● Prompt
Please give back an exact reproduction of the lines from the one with "right shoulder: (545, 199)" through the end of the entries below, and no others.

● Supplied records
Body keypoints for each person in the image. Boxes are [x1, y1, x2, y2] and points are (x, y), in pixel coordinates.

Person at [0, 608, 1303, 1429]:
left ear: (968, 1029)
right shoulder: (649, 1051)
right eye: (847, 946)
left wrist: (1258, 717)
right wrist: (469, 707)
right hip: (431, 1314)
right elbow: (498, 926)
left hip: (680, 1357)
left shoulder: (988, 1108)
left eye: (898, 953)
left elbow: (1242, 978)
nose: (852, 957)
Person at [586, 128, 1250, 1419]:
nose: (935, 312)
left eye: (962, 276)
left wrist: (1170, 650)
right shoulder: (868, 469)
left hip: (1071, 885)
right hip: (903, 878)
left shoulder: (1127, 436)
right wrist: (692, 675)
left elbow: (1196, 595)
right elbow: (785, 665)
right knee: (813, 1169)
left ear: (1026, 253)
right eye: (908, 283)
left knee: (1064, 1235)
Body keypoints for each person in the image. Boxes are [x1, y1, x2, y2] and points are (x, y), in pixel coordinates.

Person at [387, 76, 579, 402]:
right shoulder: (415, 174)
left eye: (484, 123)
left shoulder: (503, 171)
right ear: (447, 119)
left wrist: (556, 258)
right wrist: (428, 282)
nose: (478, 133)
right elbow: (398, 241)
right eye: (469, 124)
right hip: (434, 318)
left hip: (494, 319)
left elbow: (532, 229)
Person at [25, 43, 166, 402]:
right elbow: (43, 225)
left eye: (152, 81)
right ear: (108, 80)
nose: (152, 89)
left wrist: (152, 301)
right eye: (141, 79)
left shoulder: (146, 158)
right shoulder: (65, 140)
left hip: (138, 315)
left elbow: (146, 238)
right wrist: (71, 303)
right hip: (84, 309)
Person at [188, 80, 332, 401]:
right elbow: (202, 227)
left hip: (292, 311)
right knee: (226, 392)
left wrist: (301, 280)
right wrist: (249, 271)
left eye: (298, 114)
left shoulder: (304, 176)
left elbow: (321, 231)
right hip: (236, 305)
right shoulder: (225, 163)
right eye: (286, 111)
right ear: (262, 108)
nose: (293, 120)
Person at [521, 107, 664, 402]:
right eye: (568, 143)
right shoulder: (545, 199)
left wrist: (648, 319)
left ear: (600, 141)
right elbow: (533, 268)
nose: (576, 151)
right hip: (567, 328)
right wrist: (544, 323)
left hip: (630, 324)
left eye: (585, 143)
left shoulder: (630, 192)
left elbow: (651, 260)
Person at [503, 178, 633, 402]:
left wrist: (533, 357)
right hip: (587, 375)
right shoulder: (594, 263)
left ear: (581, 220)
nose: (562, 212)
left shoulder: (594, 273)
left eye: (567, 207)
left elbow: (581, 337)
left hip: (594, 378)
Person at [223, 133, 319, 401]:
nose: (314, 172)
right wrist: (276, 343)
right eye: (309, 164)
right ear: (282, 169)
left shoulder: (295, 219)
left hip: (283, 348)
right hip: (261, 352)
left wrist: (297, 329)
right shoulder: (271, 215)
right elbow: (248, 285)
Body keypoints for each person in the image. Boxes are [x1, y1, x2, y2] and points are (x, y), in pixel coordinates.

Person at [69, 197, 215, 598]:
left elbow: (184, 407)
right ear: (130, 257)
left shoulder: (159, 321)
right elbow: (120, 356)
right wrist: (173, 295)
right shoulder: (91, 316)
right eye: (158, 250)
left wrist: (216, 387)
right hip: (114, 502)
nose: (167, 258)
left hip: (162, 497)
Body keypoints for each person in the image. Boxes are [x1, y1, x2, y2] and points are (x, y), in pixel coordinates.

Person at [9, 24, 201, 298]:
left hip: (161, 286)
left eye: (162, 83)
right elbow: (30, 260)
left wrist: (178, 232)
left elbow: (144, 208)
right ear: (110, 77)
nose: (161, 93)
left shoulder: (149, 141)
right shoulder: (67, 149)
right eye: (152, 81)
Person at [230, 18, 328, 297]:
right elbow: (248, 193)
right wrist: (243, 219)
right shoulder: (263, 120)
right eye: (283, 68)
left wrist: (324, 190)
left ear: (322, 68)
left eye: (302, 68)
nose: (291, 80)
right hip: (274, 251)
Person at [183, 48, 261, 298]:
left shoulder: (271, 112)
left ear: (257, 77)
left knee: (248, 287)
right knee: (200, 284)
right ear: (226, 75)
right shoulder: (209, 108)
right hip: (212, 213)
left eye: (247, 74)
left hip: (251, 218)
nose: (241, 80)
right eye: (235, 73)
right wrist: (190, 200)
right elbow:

● Result
right shoulder: (545, 199)
left wrist: (648, 319)
left ear: (600, 141)
right elbow: (533, 268)
nose: (576, 151)
right hip: (567, 328)
right wrist: (544, 323)
left hip: (630, 324)
left eye: (585, 143)
left shoulder: (630, 192)
left elbow: (651, 260)
Person at [503, 178, 633, 402]:
left wrist: (533, 357)
right hip: (587, 375)
right shoulder: (594, 263)
left ear: (581, 220)
nose: (562, 212)
left shoulder: (594, 273)
left eye: (567, 207)
left elbow: (581, 337)
left hip: (594, 378)
Person at [223, 133, 319, 401]:
nose: (314, 172)
right wrist: (276, 343)
right eye: (309, 164)
right ear: (282, 169)
left shoulder: (295, 219)
left hip: (283, 348)
right hip: (261, 352)
left wrist: (297, 329)
right shoulder: (271, 215)
right elbow: (248, 285)
Body keypoints for each person in the image. Boxes are [x1, y1, x2, y2] and points are (x, y), in pixel coordinates.

Person at [69, 197, 215, 598]:
left elbow: (184, 407)
right ear: (130, 257)
left shoulder: (159, 321)
right elbow: (120, 356)
right wrist: (173, 295)
right shoulder: (91, 316)
right eye: (158, 250)
left wrist: (216, 387)
right hip: (114, 502)
nose: (167, 258)
left hip: (162, 497)
Body keypoints for each person in the image. Boxes are [x1, y1, x2, y2] and points are (x, y), in pixel coordinates.

Person at [9, 24, 201, 298]:
left hip: (161, 286)
left eye: (162, 83)
right elbow: (30, 260)
left wrist: (178, 232)
left elbow: (144, 208)
right ear: (110, 77)
nose: (161, 93)
left shoulder: (149, 141)
right shoulder: (67, 149)
right eye: (152, 81)
Person at [230, 18, 328, 297]:
right elbow: (248, 193)
right wrist: (243, 219)
right shoulder: (263, 120)
right eye: (283, 68)
left wrist: (324, 190)
left ear: (322, 68)
left eye: (302, 68)
nose: (291, 80)
right hip: (274, 251)
Person at [183, 48, 261, 298]:
left shoulder: (271, 112)
left ear: (257, 77)
left knee: (248, 287)
right knee: (200, 284)
right ear: (226, 75)
right shoulder: (209, 108)
right hip: (212, 213)
left eye: (247, 74)
left hip: (251, 218)
nose: (241, 80)
right eye: (235, 73)
right wrist: (190, 200)
right elbow:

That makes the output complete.